:: BRIEF ::
Give again, exactly as written, the lines of the records below from the line with "individuals i l’app calcula" to the line with "Dienstleister Südwestfalen-IT hat". Both end lines count; pictures do not.

:: GIVEN RECORDS ::

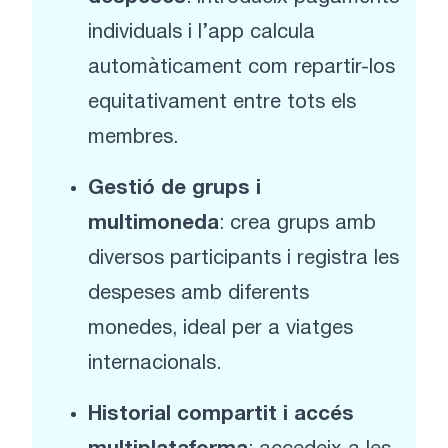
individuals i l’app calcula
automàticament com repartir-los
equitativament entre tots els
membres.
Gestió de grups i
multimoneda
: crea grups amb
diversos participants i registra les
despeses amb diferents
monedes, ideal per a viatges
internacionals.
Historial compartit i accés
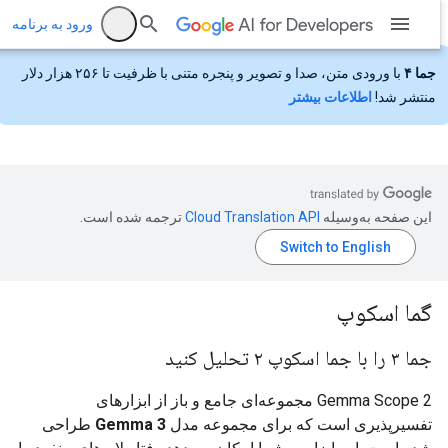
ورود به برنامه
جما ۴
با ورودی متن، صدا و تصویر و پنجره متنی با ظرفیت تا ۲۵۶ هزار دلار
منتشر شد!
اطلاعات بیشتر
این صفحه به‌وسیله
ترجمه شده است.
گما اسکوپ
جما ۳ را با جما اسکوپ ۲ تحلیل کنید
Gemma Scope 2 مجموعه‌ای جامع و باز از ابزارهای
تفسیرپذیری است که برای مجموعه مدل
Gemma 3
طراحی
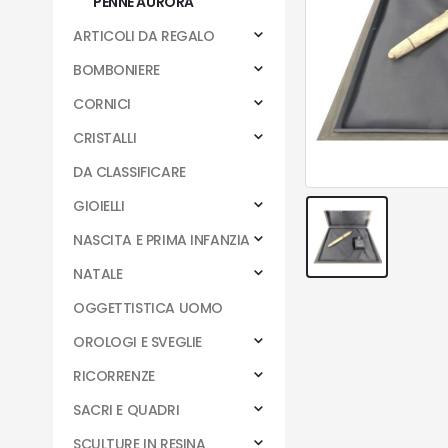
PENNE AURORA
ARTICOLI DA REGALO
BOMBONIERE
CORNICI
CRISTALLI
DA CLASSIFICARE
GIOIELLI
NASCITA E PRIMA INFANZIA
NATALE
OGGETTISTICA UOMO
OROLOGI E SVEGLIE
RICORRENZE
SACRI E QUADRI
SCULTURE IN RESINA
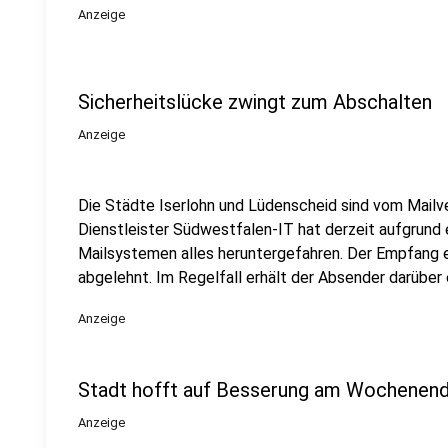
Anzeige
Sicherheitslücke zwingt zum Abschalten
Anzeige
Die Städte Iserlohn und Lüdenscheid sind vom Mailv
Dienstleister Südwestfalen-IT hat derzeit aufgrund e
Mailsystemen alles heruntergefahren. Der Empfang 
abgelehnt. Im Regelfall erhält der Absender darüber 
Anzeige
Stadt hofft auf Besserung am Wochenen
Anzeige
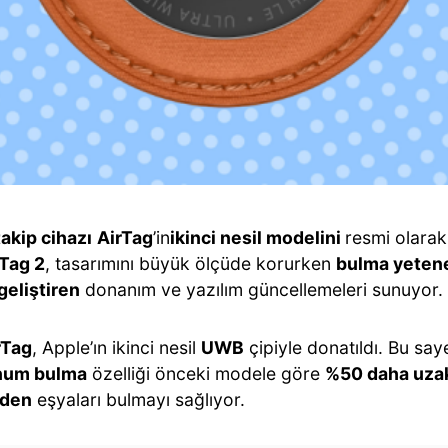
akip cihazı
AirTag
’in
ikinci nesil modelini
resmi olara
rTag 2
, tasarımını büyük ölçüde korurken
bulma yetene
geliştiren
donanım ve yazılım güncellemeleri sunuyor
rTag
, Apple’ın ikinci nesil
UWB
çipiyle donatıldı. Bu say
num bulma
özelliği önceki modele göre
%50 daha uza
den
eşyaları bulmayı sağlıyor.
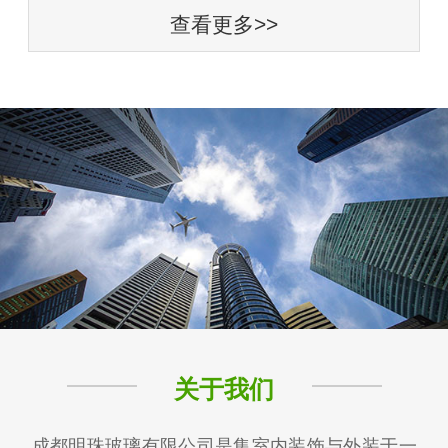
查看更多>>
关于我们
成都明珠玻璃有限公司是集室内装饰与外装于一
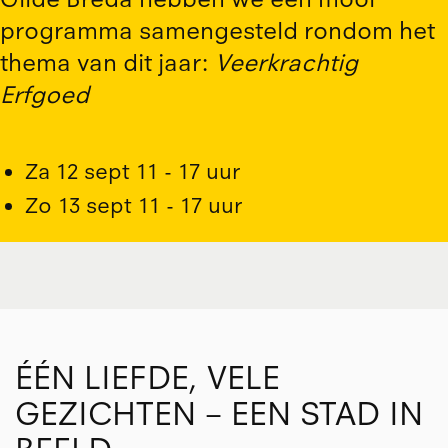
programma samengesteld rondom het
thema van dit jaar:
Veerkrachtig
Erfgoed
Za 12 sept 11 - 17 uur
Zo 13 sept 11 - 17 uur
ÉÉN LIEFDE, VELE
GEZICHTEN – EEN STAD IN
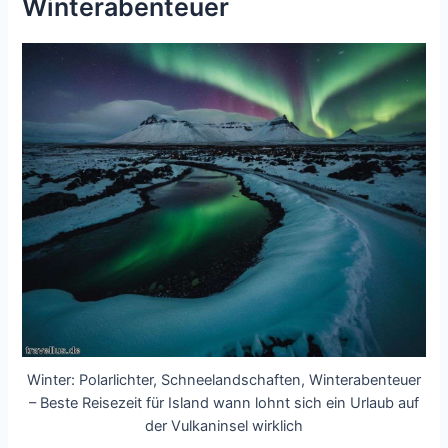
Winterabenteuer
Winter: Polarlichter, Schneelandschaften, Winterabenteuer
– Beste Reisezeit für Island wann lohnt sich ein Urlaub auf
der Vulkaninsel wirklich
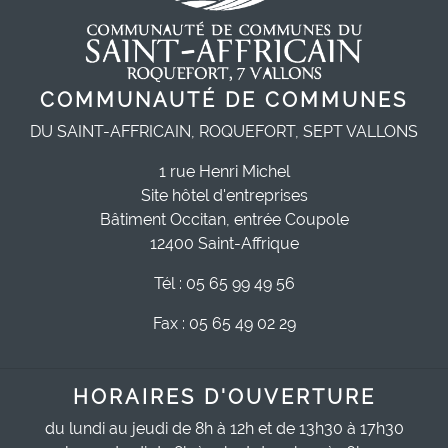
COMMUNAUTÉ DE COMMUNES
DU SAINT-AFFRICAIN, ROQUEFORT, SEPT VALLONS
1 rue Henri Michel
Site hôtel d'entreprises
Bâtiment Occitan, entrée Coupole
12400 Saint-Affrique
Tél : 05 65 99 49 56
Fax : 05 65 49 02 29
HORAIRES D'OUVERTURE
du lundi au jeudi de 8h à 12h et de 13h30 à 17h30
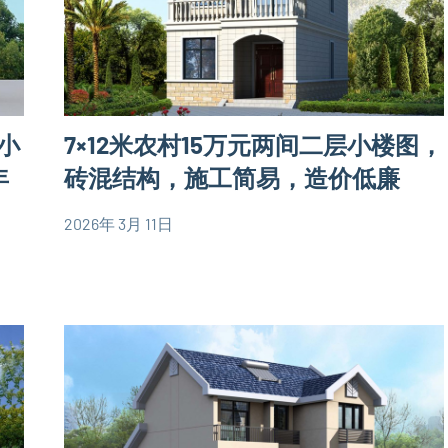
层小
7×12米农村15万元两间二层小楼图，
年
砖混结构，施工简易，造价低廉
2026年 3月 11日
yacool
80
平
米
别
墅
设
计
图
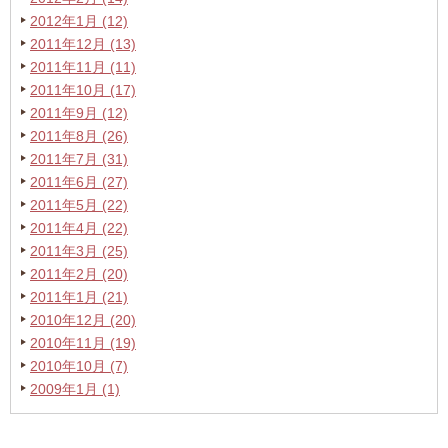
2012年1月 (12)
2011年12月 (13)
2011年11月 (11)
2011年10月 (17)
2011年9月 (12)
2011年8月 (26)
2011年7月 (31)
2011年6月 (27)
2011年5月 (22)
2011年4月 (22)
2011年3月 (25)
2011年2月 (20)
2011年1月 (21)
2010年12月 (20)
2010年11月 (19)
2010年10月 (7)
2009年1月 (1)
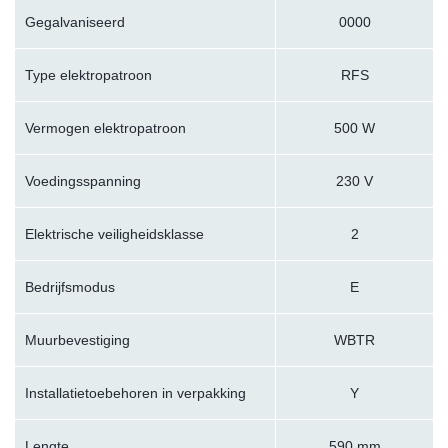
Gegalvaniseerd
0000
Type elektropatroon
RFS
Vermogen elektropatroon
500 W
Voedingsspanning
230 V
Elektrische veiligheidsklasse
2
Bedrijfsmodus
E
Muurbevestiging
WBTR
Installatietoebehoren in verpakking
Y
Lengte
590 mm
--
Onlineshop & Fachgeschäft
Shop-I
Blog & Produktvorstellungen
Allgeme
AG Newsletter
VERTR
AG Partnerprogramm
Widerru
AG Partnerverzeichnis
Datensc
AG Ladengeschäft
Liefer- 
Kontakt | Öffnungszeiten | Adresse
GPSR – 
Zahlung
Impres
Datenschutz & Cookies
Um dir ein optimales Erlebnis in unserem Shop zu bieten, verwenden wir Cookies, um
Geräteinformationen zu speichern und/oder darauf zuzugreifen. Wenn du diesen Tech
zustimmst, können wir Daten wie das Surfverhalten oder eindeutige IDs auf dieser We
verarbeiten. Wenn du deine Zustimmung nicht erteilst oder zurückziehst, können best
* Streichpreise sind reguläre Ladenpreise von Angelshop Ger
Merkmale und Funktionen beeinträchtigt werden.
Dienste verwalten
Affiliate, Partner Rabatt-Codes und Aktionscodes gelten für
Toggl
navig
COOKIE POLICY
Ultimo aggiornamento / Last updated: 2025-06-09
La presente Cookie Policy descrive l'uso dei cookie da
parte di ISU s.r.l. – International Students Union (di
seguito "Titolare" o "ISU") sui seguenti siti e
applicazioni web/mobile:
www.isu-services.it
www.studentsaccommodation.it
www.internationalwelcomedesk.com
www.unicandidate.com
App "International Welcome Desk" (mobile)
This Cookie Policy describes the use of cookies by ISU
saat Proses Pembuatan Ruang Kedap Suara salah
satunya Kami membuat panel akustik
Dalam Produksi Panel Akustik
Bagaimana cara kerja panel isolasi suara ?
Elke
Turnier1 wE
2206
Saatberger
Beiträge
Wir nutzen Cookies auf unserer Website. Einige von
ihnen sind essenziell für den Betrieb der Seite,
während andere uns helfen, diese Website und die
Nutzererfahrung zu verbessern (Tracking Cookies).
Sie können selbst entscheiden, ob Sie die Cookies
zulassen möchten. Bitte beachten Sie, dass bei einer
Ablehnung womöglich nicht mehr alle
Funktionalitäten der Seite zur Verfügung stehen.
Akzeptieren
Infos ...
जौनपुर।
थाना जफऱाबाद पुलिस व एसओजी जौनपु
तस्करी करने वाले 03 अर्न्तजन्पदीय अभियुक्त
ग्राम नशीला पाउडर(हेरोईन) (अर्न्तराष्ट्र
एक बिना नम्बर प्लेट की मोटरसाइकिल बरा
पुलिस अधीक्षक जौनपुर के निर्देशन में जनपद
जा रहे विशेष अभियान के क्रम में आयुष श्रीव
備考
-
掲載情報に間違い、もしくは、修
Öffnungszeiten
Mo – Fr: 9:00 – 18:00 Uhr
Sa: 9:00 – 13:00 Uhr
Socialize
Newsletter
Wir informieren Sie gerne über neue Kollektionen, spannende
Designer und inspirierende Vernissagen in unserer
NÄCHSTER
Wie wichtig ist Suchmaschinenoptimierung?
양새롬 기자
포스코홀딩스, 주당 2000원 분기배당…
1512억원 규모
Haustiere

:: ANSWER TO THIS EXERCISE ::
individuals i l’app calcula
automàticament com repartir-los
equitativament entre tots els
membres.
Gestió de grups i
multimoneda
: crea grups amb
diversos participants i registra les
despeses amb diferents
monedes, ideal per a viatges
internacionals.
Historial compartit i accés
ورود به برنامه
جما ۴
با ورودی متن، صدا و تصویر و پنجره متنی با ظرفیت تا ۲۵۶ هزار دلار
منتشر شد!
اطلاعات بیشتر
این صفحه به‌وسیله
ترجمه شده است.
گما اسکوپ
جما ۳ را با جما اسکوپ ۲ تحلیل کنید
Gemma Scope 2 مجموعه‌ای جامع و باز از ابزارهای
تفسیرپذیری است که برای مجموعه مدل
Gemma 3
طراحی
PENNE AURORA
ARTICOLI DA REGALO
BOMBONIERE
CORNICI
CRISTALLI
DA CLASSIFICARE
GIOIELLI
NASCITA E PRIMA INFANZIA
NATALE
OGGETTISTICA UOMO
OROLOGI E SVEGLIE
RICORRENZE
SACRI E QUADRI
SCULTURE IN RESINA
Anzeige
Sicherheitslücke zwingt zum Abschalten
Anzeige
Die Städte Iserlohn und Lüdenscheid sind vom Mailv
Dienstleister Südwestfalen-IT hat derzeit aufgrund e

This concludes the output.